Consigna A → Según el texto sobre los artistas como cristos profanos, ¿en cuántos días escribió Dostoievski la novela El jugador?

=== Fragmento proporcionado ===

Tras esta importante visita papal a Colombia, que reconfirmó mi agnosticismo pero me convirtió en franciscano, entendiendo por esto “seguidor del gran humanismo de Francisco”, es necesario hacer un alto en el camino y evocar a los muchos cristos de otros templos profanos

12 de septiembre de 2017 Por: Santiago Gamboa

Tras esta importante visita papal a Colombia, que reconfirmó mi agnosticismo pero me convirtió en franciscano, entendiendo por esto “seguidor del gran humanismo de Francisco”, es necesario hacer un alto en el camino y evocar a los muchos cristos de otros templos profanos, esos que, de algún modo, también murieron en la cruz y por los demás: para que otros recibieran el supremo bien de la belleza y del arte, y para que pudiéramos ejercer la espiritualidad a través de obras plenamente humanas, conmovedoras, sabias y oportunas, como muchas de las palabras del papa Bergoglio en Colombia. Para esto he actualizado un texto anterior que trataba de religiosidad pagana.

¿Quiénes son estos cristos de rostro humano, que no fueron hechos a imagen y semejanza de ningún dios? Los artistas, poetas y filósofos. Los danzantes de la vida entendida como sueño o posibilidad.

Como Juan de la Cruz, poeta y santo de la iglesia, prófugo de la cárcel de los Calzados, sufí clandestino, supremo místico: “La noche sosegada, en par de los levantes de la aurora, la música callada, la soledad sonora”.
Como Dostoievski, salvado del fusilamiento por un correo que llegó a caballo, al galope, segundos antes de que un coronel diera la orden de fuego; el apóstol perdido en el vicio del juego, en las deudas que lo llevaron a escribir una novela en 26 días, El jugador, para pagar una acreencia.

O Balzac, adicto al café y a los cuadros de Delacroix, amante de muchas mujeres lejanas, a las que iba a visitar poniendo en peligro su salud; creador omnisciente, pequeño gran dios que murió a los 53 años, joven, pero le alcanzó para dejarnos más de 25.000 páginas geniales.

Como Rimbaud, el que sentó en sus piernas a la belleza y la encontró amarga. Por eso su fantasma recorre los polvorientos caminos, murmurando: “Al amanecer, armados de una ardiente paciencia, entraremos a las ciudades espléndidas”.

Y Edgar Allan Poe, borracho, inconsciente a las puertas de un bar de Nueva York. Su cruz podría estar en Rhode Island o en Baltimore. “Que dios ayude mi pobre alma”, fueron sus últimas palabras. También pudo decir: “Nunca más”.

Y Porfirio Barba Jacob. ¿Dónde estará su cruz? ¿En algún sórdido hotel de Managua o buhardilla del D.F.? “¡Que el jugo de las viñas me alivie el corazón! A beber, a danzar en raudos torbellinos, vano el esfuerzo, inútil la ilusión…”.

Y Pier Paolo Pasolini: jóvenes, pobres amantes. Asesinado en una playa en condiciones muy poco claras. Fue homosexual y comunista. También católico. Extraño cóctel.

Y Malcolm Lowry, quien solía decir: “La única esperanza es el siguiente trago”. Su cruz puede estar en Dollarton, Columbia Británica, donde fue feliz. “Compadece al ciego y al lisiado, pero también al que está en el banco y no puede ni firmar su nombre”. Fue alcohólico y suicida.

Y Paul Celan: saltó al Sena desde el puente Mirabeau, de París. El poeta del silencio, tal vez de las profundidades. Su cruz, llena de algas, estará al fondo de algún lago.

Y Gómez Jattin, en Cartagena. Travestido, esquizofrénico, homosexual, poeta y marihuano. “Despreciable y Peligroso, eso ha hecho de mí la poesía y el amor”.

Y acá, en Cali, el joven Andrés Caicedo, quien nos dejó en sus páginas un espejo en el que vemos cómo pasa el tiempo, indiferente, y no nos convierte en sabios.

=== Filas registradas ===

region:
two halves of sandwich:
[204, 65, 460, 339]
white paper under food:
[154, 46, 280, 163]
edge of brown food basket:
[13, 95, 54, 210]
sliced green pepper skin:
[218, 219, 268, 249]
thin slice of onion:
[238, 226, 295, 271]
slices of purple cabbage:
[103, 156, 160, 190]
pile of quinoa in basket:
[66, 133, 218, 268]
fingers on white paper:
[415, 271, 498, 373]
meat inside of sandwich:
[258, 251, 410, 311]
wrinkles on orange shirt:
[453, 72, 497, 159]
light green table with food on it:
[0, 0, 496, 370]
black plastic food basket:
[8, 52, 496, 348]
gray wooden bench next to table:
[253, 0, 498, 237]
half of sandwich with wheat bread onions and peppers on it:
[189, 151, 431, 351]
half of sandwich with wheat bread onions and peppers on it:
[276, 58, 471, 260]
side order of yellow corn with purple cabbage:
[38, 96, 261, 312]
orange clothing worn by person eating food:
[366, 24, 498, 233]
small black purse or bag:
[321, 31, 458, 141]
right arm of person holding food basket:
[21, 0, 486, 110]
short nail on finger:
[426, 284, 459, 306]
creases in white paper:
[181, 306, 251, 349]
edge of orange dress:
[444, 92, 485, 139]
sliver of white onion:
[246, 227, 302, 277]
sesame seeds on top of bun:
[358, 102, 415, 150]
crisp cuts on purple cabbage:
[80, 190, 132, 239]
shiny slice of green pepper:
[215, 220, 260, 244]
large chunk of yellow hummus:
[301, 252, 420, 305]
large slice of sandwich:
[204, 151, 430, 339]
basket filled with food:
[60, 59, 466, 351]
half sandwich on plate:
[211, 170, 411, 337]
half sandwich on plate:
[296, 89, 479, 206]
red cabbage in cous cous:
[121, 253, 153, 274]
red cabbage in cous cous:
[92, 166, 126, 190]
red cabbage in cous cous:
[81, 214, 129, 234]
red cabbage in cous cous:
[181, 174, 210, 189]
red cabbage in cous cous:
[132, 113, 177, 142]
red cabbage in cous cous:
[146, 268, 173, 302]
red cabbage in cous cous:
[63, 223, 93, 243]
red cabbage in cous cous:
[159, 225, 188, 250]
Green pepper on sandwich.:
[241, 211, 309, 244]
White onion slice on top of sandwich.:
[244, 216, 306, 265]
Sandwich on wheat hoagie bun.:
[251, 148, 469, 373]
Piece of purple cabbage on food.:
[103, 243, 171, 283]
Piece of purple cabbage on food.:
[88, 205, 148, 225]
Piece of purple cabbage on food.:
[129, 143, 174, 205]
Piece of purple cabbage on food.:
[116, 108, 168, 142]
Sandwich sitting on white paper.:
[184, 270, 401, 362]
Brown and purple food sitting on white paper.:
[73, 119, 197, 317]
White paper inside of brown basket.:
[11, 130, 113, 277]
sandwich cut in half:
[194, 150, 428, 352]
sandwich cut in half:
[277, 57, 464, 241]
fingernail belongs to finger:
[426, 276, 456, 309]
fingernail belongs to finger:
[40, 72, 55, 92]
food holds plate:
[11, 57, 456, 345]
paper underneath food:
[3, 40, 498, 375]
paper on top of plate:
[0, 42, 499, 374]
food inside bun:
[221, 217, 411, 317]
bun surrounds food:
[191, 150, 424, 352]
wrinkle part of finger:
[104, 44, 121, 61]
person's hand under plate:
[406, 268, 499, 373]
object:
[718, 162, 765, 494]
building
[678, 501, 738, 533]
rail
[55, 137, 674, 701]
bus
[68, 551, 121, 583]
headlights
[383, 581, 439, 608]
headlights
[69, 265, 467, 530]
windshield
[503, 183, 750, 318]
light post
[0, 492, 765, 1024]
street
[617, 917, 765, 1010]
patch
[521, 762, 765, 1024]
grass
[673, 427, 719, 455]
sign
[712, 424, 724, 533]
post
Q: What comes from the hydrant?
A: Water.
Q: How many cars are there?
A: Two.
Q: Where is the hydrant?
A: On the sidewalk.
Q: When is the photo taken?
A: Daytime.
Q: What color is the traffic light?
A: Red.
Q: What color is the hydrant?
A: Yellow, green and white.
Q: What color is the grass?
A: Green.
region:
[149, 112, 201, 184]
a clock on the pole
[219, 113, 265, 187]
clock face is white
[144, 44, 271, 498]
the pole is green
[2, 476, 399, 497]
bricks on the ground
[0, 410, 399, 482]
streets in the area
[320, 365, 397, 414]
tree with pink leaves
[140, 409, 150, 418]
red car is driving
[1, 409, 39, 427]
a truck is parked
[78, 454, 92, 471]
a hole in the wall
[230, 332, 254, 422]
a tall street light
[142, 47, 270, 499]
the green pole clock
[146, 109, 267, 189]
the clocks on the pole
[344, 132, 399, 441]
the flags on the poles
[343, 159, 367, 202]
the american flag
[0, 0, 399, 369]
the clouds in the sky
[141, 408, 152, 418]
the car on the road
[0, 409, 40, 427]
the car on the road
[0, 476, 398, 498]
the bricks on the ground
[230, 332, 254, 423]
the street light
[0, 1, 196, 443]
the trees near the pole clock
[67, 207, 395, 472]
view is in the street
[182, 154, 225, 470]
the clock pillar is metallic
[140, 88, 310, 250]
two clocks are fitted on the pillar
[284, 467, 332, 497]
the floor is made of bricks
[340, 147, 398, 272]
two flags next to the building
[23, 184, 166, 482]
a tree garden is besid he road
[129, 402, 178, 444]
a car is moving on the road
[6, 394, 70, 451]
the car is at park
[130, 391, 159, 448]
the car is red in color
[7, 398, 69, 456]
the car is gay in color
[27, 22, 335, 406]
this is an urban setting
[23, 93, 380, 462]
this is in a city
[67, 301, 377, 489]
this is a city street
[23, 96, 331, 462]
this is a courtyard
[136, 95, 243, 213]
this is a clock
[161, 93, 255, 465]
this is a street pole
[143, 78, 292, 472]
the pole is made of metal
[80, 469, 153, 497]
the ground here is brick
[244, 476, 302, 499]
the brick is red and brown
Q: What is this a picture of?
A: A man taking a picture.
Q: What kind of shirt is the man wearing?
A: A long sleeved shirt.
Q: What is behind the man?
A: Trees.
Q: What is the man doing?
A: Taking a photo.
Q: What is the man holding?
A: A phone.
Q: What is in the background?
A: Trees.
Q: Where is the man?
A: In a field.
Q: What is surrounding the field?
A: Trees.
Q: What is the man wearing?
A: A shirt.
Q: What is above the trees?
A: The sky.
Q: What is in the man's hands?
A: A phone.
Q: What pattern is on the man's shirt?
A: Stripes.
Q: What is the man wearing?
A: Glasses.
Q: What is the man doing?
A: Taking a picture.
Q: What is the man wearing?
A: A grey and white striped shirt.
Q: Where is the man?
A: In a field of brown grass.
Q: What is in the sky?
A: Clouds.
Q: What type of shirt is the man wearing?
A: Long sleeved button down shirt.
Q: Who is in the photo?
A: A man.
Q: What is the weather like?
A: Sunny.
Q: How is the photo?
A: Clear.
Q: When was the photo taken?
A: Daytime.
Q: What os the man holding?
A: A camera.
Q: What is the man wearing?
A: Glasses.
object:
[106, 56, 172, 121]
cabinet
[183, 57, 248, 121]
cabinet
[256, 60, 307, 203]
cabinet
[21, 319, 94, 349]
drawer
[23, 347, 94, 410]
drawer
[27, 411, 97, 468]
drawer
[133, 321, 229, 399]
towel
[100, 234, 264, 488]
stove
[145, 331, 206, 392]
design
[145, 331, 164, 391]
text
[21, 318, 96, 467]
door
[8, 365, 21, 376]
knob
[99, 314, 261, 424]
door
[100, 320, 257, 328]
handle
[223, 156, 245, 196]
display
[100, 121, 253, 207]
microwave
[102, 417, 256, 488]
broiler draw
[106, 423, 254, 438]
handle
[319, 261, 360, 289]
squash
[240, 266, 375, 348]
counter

===

Consigna B → Sustituye "[319, 261, 360, 289]" por "[319, 261, 362, 289]" en las filas que van desde la línea con "[27, 411, 97, 468]" hasta el final de las filas, y reescríbelas sin ningún otro cambio.

Espacio de respuesta A → En 26 días.

Espacio de respuesta B →
[27, 411, 97, 468]
drawer
[133, 321, 229, 399]
towel
[100, 234, 264, 488]
stove
[145, 331, 206, 392]
design
[145, 331, 164, 391]
text
[21, 318, 96, 467]
door
[8, 365, 21, 376]
knob
[99, 314, 261, 424]
door
[100, 320, 257, 328]
handle
[223, 156, 245, 196]
display
[100, 121, 253, 207]
microwave
[102, 417, 256, 488]
broiler draw
[106, 423, 254, 438]
handle
[319, 261, 362, 289]
squash
[240, 266, 375, 348]
counter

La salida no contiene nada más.